WHAT THE TASK ASKS:
Pick up the excerpt describing artists' research projects after its last line and continue it.

TEXT EXCERPT:
************
Risk Hazekamp (Netherlands)
Research title: “Facing White in Black Histories – how cyanobacteria shed light on colonialism”
Risk starts from the confrontation with the toxicity of the medium of analog photography and dissects both its chemical as its racist implications. By connecting photosynthesis to analog photography, Risk relates the ancient wisdom of cyanobacteria, being the first to produce oxygen in the atmosphere, to processes of colonization and suffocation.

Anna Housiada (Greece)
Anna’s research originates with a century-old cookbook that illustrates a still-dominant identity narrative in Greece which idealises models of the West and demonises influences of the East. Starting from the premise that identity is constructed in relation and not in isolation, her research is exploring the relationship with the non-Western Other and the sense of belonging within the diverse communities of the West and their established cultural hierarchies.

Agata Jastrzabek Filarowska (Poland)
Research title: “The Word became Flesh” (Bible, John 1:14)
************
(Collected data)
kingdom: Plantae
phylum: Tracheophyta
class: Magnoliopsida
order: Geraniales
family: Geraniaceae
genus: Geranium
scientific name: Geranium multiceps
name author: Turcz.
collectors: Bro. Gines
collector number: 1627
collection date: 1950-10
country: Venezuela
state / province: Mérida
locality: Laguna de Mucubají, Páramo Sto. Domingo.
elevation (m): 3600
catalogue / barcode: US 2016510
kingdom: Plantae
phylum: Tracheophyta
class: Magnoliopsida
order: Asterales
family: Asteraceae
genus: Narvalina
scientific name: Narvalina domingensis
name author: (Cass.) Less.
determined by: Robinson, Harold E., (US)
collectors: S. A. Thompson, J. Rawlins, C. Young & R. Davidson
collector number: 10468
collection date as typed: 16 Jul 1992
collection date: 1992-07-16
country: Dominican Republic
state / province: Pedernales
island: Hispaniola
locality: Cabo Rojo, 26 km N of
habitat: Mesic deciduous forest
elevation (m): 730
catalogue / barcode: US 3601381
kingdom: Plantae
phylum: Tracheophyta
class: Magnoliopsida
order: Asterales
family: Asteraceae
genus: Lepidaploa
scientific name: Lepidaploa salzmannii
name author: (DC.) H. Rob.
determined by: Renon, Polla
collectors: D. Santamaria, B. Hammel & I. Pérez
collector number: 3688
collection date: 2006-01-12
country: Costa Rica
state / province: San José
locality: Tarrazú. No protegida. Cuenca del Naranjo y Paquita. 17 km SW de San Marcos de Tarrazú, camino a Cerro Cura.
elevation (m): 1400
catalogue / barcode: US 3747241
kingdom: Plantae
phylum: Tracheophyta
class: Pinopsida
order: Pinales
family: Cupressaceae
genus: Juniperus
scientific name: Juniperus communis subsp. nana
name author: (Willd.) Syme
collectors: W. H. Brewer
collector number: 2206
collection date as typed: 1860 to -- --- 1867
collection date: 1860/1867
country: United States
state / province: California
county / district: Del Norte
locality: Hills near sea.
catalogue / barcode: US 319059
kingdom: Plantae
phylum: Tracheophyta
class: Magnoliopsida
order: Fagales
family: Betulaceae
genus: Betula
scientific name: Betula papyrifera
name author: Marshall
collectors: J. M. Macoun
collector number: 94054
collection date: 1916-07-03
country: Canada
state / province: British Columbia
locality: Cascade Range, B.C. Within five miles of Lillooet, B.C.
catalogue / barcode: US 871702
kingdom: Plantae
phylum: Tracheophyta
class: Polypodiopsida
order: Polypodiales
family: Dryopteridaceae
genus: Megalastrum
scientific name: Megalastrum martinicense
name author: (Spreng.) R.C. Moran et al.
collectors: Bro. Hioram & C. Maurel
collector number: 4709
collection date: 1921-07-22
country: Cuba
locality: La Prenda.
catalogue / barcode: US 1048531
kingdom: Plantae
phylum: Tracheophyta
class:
************
RESPONSE:
Agata’s research explores the transition and a movement from logos (gr. word in the sense of semantics) to egneto (gr. flesh, essence). Her search circulates within the tense and vital relationships between transcendence and embodiment, spiritual and erotic, physical and imaginary (in the sense of mundus imaginalis as defined by Shiite mysticism). Content and methodology are intertwined in her daily practice with kamancheh, voice, touch and writing. 

Alicia Jeannin (France/Chile)
Research title: “Quand ils parlent… “
This research project aims to apprehend the relationship between oral language and power, through a theoretical and practical exploration of political speeches performed in the public space.

Anne Marie Moreira Sampaio (Brazil)
On her research, Anne Marie currently explores the power and flexibility of language in the Brazilian social-political context, with a focus on the oral and written manifestations of extremist president Jair Bolsonaro. Based on that, she isolates words and sentences from Bolsonaro’s speeches, in an effort to create new places for those words to inhabit (audio pieces, lyrics, collages, objects). By doing this, Anne Marie seeks to shift the energy and weight of language by opening up the possibility of creating poetry, joy, beauty and pleasure from words that were previously used to attack, confine and exclude.

Felipe Muhr (Chile)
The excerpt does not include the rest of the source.